Description of the task:
Copy out every one of the rows below word for word, but leave the pictures out.

Data extracts:

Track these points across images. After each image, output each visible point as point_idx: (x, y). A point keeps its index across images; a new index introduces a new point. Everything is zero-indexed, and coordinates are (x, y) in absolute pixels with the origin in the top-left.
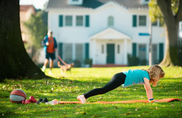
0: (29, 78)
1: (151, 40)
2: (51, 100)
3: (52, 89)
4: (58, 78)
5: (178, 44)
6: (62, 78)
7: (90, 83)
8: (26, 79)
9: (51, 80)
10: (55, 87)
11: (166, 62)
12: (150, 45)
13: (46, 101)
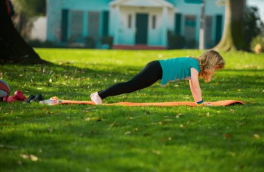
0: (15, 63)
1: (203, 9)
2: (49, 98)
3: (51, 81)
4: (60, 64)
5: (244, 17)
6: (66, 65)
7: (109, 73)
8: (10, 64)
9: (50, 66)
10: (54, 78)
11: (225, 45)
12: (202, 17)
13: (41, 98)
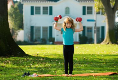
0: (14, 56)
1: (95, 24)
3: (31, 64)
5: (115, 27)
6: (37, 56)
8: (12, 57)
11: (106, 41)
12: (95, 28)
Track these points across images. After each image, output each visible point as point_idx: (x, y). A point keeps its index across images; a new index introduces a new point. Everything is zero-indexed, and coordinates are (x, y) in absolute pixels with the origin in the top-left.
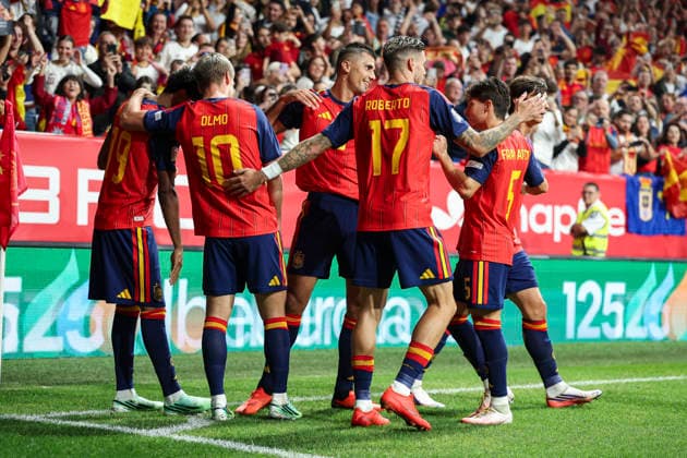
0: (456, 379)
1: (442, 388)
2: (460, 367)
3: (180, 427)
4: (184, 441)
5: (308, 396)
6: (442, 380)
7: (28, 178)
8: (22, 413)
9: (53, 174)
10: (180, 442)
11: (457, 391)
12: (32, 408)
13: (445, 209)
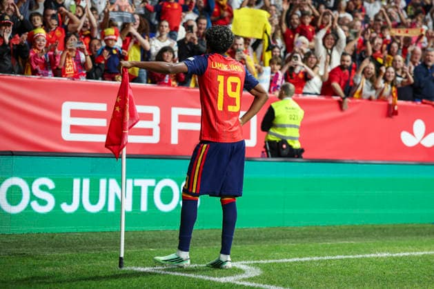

Your response:
Track these points across images. After each image, output each visible point as point_idx: (x, y). A point keeps its index across images; a new index introduces a new point. Everything is zero-indexed, and coordinates are (x, y) in absolute pixels with the origin in the top-left.
0: (29, 78)
1: (151, 40)
2: (51, 100)
3: (52, 89)
4: (58, 78)
5: (178, 44)
6: (62, 78)
7: (90, 83)
8: (26, 79)
9: (51, 80)
10: (55, 87)
11: (166, 62)
12: (150, 45)
13: (46, 101)
0: (15, 63)
1: (203, 9)
2: (49, 98)
3: (51, 81)
4: (60, 64)
5: (244, 17)
6: (66, 65)
7: (109, 73)
8: (10, 64)
9: (50, 66)
10: (54, 78)
11: (225, 45)
12: (202, 17)
13: (41, 98)
0: (14, 56)
1: (95, 24)
3: (31, 64)
5: (115, 27)
6: (37, 56)
8: (12, 57)
11: (106, 41)
12: (95, 28)
Track these points across images. After each image, output each visible point as point_idx: (x, y). A point keeps its index across images; a new index introduces a new point. Everything is zero-indexed, and coordinates are (x, y) in absolute pixels with the origin in the top-left.
0: (456, 379)
1: (442, 388)
2: (460, 367)
3: (180, 427)
4: (184, 441)
5: (308, 396)
6: (442, 380)
7: (28, 178)
8: (22, 413)
9: (53, 174)
10: (180, 442)
11: (457, 391)
12: (32, 408)
13: (445, 209)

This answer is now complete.